—Ce sera comme il vous plaira, monsieur; mais le drôle qui nous a amenés sait certainement déjà de quoi il s'agit. Ces espèces de gens connaissent trop les façons des gentilshommes pour ne pas se douter que, lorsqu'ils se font conduire au bois de Boulogne, de Vincennes ou de Satory, au train dont il nous a menés, ce n'est point pour y faire une simple promenade. Ainsi, je le répète, votre cocher sait déjà à quoi s'en tenir. Maintenant, j'admets qu'il ne le sache pas. Il me verra ou vous verra blessé, tué peut-être, et ce sera bien assez pour qu'il comprenne, quoiqu'un peu tard. Ne vaut-il pas mieux le garder pour emmener celui de nous qui ne pourra pas revenir, que de rester, vous, ou de me laisser, moi, dans l'embarras de la solitude?

—C'est vous qui avez raison, monsieur, répliqua Charny.

Alors, se retournant vers le cocher:

—Dauphin, dit-il, arrêtez, vous attendrez ici.

Dauphin s'était douté qu'on le rappellerait; il n'avait pas pressé ses chevaux, et, par conséquent, n'avait point dépassé la portée de la voix.

Dauphin s'arrêta donc; et comme, ainsi que l'avait prévu Philippe, il se doutait de ce qui allait se passer, il s'accommoda sur son siège de façon à voir, à travers les arbres encore dégarnis de feuilles, la scène dont son maître lui paraissait devoir être un des acteurs.

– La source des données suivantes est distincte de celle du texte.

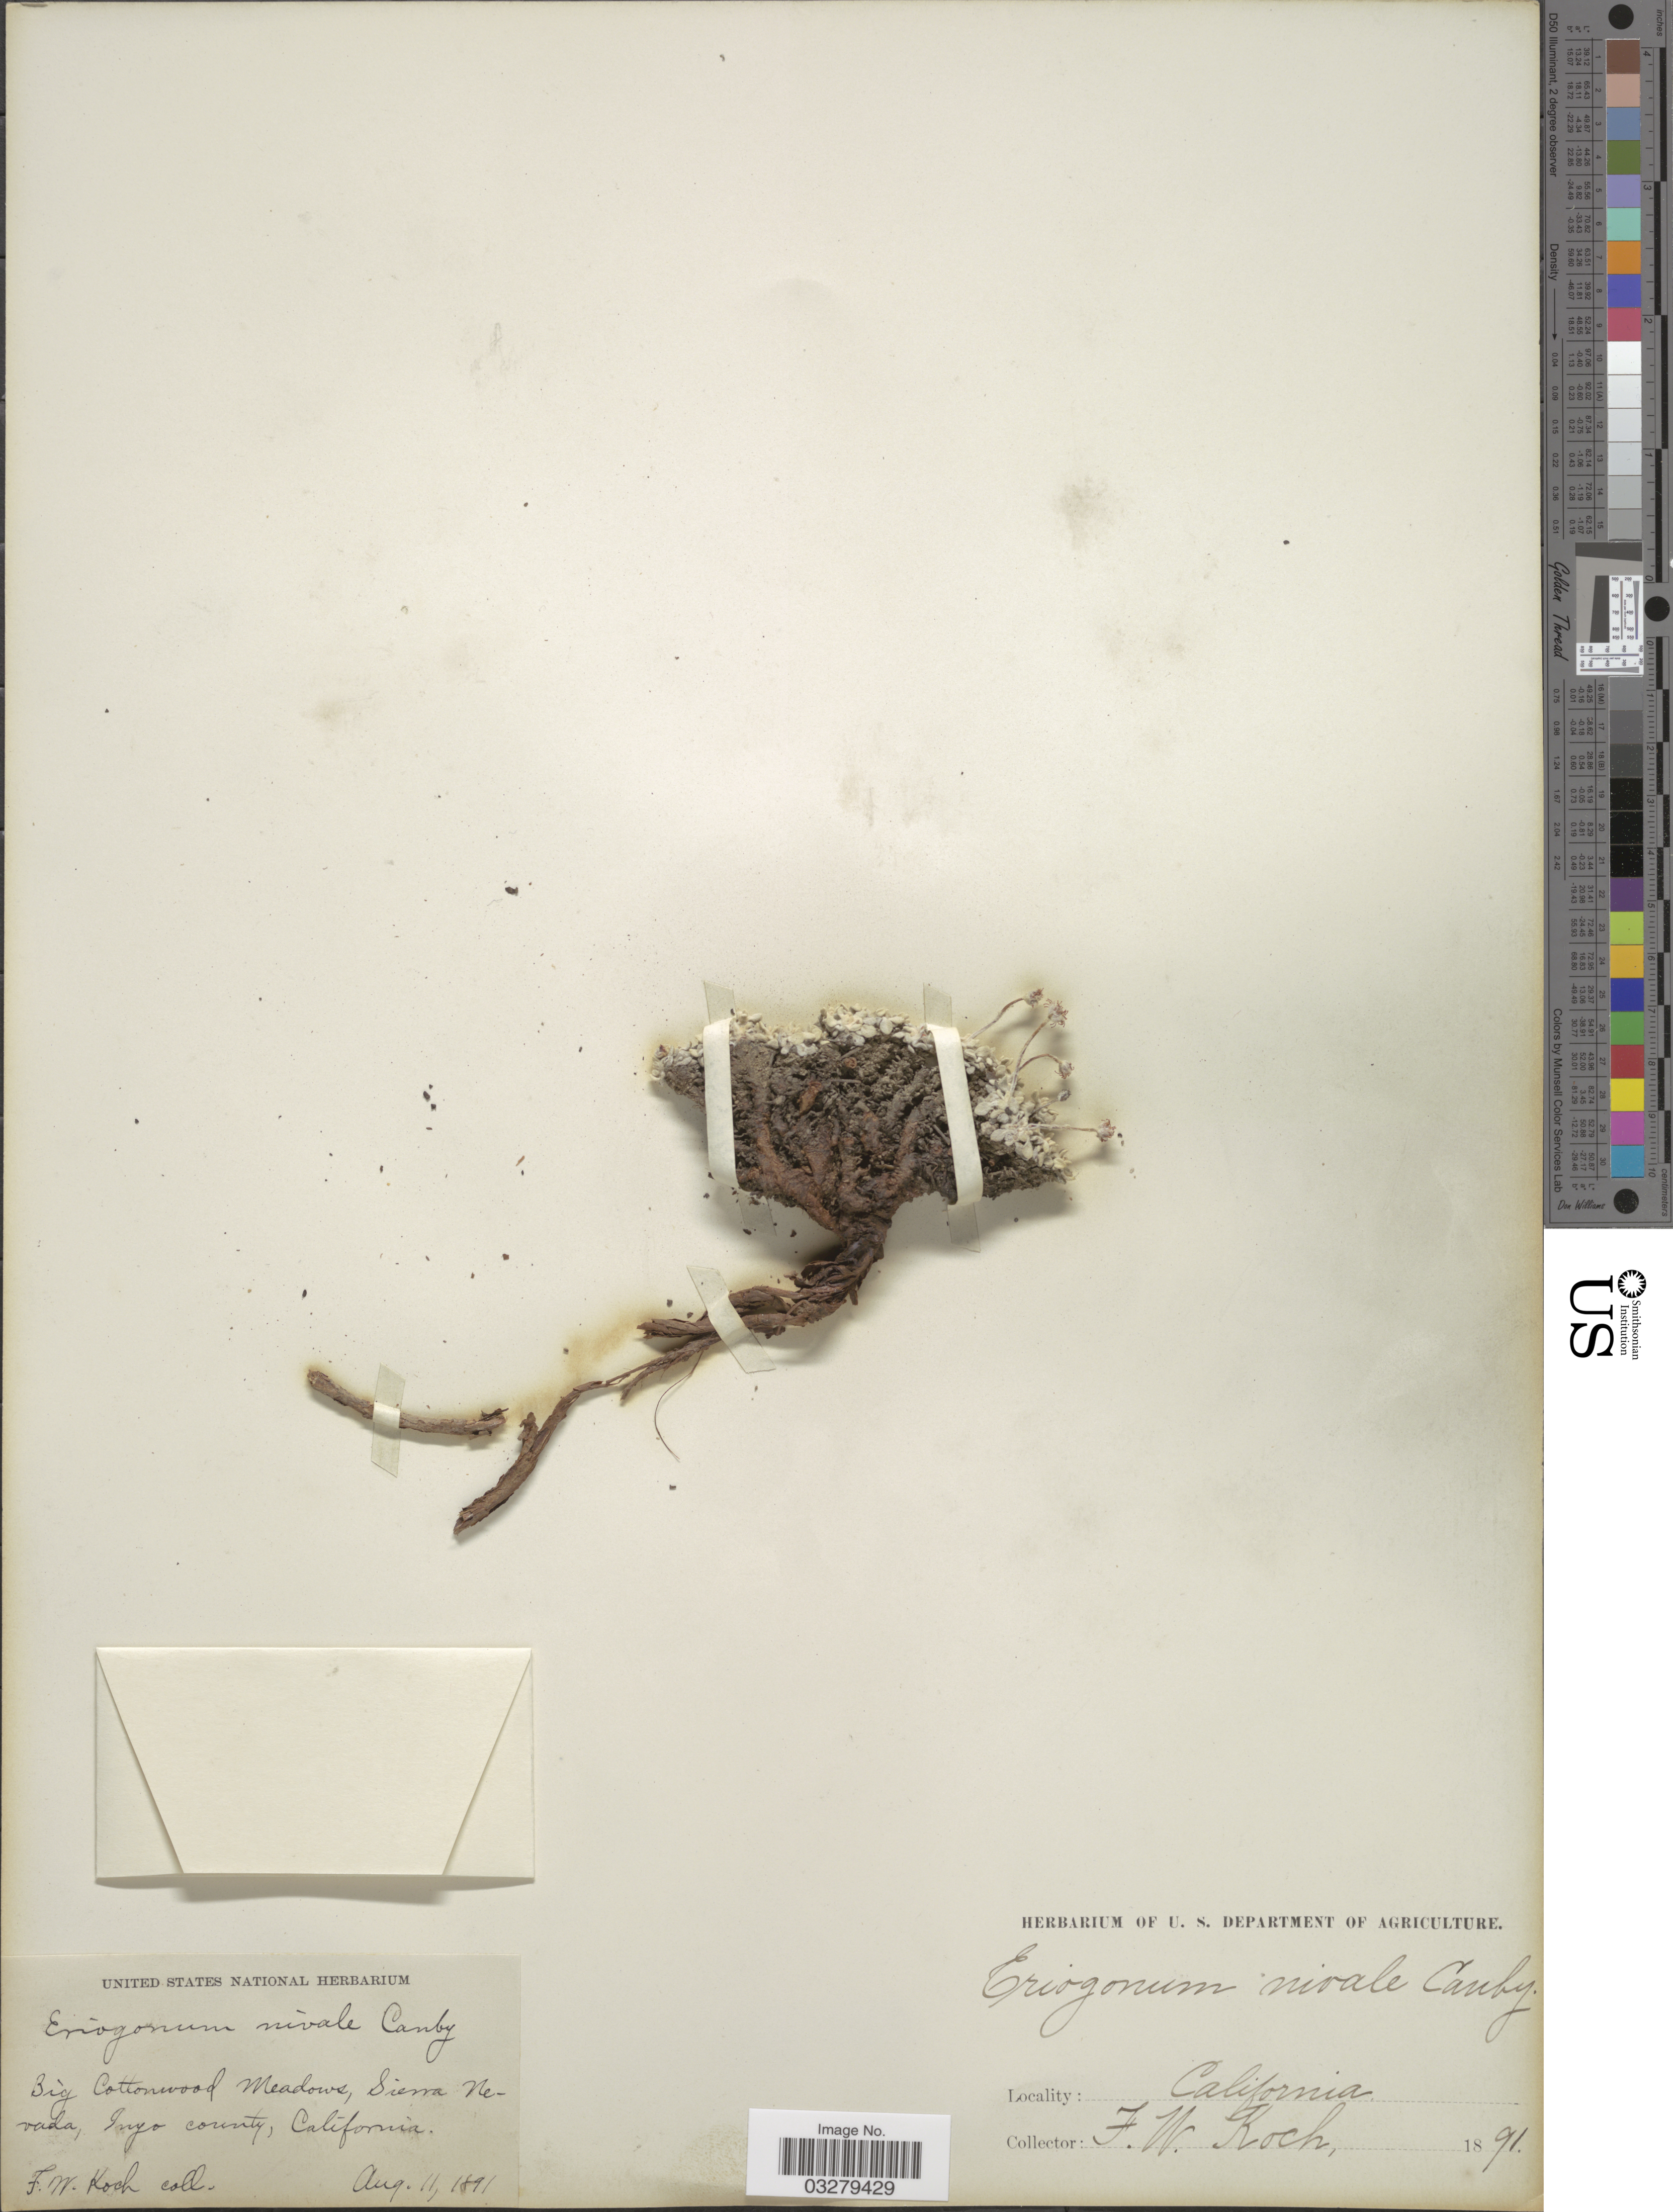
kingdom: Plantae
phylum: Tracheophyta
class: Magnoliopsida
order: Caryophyllales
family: Polygonaceae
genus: Eriogonum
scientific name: Eriogonum ovalifolium var. nivale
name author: (Canby ex Coville) M.E. Jones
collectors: F. W. Koch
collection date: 1891-08-11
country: United States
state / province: California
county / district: Inyo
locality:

Cependant, peu à peu, Philippe et Charny gagnèrent dans le bois; au bout de cinq minutes, ils étaient perdus, ou à peu près, dans la demi-teinte bleuâtre qui en estompait les horizons.

Philippe, qui marchait le premier, rencontra une place sèche, dure sous le pied; elle présentait un carré long merveilleusement approprié à l'objet qui amenait les deux jeunes gens.

—Sauf votre avis, monsieur de Charny, dit Philippe, il me semble que voilà un bon endroit.

—Excellent, monsieur, répliqua Charny, en ôtant son habit.